L’arme parlerait. Si tant est que Servaz n’annonce pas qu’il l’avait perdue. Il pensa également aux traces dans la neige.

— Je ne sais pas, dit Desgranges en croisant ses mains sous son menton et en frottant ses deux pouces contre sa lèvre inférieure, j’ai la fâcheuse impression que vous ne suivez qu’une seule piste.

— Mais enfin, tout l’accuse ! protesta Rimbaud en levant les yeux au plafond. Il était là-bas la nuit du meurtre ! Et il a un mobile !

— Ne me parlez pas comme à un idiot ! le tança le juge. Quel mobile ? Faire justice soi-même ? Buter quelqu’un parce qu’il a parlé de votre fille et que c’est un ancien violeur ? Se venger parce qu’il vous a tiré dessus ? Je connais Servaz, pas vous. Ce n’est pas son genre.

— J’ai déjà interrogé certains de ses collègues : tous disent qu’il a changé depuis son coma.

— Soit, j’accède à votre requête. Mais je ne veux en aucun cas qu’il soit jeté en pâture à la presse. Une fuite est vite arrivée.
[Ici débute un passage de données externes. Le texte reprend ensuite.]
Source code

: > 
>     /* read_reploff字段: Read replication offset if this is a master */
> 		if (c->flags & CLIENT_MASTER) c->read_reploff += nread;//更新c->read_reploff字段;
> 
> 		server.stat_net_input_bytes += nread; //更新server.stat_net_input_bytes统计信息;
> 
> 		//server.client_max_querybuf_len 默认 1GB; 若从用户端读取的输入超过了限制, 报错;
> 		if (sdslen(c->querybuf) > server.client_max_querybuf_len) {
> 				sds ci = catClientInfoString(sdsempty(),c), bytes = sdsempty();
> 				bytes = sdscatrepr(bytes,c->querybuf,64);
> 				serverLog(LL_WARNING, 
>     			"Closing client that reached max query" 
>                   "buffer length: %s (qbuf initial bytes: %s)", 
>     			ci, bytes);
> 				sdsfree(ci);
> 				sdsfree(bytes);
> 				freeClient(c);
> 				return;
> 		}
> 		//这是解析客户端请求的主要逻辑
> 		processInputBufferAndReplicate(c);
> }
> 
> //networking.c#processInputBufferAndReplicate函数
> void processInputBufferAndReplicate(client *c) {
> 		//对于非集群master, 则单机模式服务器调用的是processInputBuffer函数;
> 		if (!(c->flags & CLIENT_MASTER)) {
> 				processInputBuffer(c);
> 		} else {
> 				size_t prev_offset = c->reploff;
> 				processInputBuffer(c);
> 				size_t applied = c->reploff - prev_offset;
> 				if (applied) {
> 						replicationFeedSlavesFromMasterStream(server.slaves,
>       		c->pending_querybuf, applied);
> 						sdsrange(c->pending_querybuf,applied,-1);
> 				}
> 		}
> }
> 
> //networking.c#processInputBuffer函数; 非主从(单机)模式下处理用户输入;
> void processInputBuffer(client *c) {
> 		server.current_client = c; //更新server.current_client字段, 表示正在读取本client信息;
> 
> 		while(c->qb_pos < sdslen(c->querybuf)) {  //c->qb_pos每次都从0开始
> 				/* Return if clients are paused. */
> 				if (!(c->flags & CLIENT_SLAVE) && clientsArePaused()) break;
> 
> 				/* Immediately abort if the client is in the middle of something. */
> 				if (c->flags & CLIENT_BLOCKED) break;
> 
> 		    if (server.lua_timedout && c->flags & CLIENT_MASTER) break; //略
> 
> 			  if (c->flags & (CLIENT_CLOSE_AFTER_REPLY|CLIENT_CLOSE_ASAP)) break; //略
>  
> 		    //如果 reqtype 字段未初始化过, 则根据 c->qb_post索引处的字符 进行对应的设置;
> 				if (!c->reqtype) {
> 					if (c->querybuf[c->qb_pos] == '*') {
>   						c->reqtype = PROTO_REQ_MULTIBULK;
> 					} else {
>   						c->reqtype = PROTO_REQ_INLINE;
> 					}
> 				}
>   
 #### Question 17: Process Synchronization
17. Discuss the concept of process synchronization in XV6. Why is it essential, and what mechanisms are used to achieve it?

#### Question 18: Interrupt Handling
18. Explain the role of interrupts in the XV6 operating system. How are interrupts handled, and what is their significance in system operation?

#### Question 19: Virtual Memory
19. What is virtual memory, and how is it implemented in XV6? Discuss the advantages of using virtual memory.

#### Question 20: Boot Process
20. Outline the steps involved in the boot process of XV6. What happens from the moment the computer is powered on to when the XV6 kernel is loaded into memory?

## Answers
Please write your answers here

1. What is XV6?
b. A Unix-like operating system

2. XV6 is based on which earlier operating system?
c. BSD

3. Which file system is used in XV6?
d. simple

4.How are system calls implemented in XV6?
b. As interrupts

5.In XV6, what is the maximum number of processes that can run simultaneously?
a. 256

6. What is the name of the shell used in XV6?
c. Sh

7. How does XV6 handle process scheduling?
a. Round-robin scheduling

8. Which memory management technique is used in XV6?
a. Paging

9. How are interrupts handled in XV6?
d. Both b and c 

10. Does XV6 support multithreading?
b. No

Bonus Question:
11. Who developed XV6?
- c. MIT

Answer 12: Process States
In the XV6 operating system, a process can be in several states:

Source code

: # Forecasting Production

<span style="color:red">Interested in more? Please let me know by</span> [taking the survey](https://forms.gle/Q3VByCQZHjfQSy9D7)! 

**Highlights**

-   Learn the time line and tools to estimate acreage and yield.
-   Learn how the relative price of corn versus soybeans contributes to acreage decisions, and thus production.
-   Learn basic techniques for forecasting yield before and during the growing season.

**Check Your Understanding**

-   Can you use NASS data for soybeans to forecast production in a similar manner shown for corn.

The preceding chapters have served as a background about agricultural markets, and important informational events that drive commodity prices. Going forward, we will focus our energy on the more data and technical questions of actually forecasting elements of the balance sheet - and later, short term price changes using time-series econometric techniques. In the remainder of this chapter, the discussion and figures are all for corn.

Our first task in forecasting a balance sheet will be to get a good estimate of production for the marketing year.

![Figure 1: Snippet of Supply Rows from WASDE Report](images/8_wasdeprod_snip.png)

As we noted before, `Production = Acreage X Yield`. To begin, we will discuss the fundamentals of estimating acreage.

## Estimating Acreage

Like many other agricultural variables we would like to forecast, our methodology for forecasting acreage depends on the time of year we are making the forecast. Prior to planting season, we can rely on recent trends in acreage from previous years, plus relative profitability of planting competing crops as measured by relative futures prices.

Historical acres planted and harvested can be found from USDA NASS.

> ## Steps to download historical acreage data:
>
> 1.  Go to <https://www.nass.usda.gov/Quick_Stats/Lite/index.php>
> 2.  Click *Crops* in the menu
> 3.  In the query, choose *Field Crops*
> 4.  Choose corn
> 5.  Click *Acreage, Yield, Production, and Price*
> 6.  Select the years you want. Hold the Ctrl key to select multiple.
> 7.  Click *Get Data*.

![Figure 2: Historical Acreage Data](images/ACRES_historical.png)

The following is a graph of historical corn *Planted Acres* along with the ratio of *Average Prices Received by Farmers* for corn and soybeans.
Demandez une analyse balistique pour tout le SRPJ, noyez le poisson.

Le flic de l’IGPN hocha brièvement la tête, un large sourire sur les lèvres.

— Je veux aussi l’entendre, ainsi que sa hiérarchie et les membres de son groupe d’enquête, dit-il.

— Auditions en qualité de témoins, trancha le juge.

Il se leva, signifiant que la réunion était terminée. Ils échangèrent une poignée de main sans chaleur.

— Commissaire, lança Desgranges alors que Rimbaud avait déjà la main sur la porte.

— Ouais ?

— Je me souviens que le démantèlement de la BAC sous votre autorité a fait la une des journaux. Cette fois, je ne veux rien de tel, c’est compris ? Rien dans la presse, vous entendez ? Du moins pour le moment.

28.

Le chalet

La route suivait en sinuant le flanc diapré et glacé de la montagne, traçant un sillon profond dans tout ce blanc immaculé. Ils avaient laissé les bois derrière eux et, à présent, la pente était lisse, nue et couverte de neige. Servaz se tendit. S’ils continuaient comme ça, note de couleur dans ce désert blanc, ils allaient se faire repérer.

Il n’y avait personne d’autre sur la petite route en dehors d’eux et de la Volvo. Ils la virent virer dans un village perché à flanc de montagne qui ne comptait qu’un hôtel, une scierie désaffectée à l’entrée, une trentaine de maisons et quelques commerces. Quand Servaz franchit le virage en épingle à cheveux à la sortie du village, devant l’hôtel, il ralentit brusquement : à moins de trois cents mètres, après une ample courbe, la voiture s’était immobilisée devant un grand chalet alpin surplombant toute la vallée. La route n’allait pas plus loin.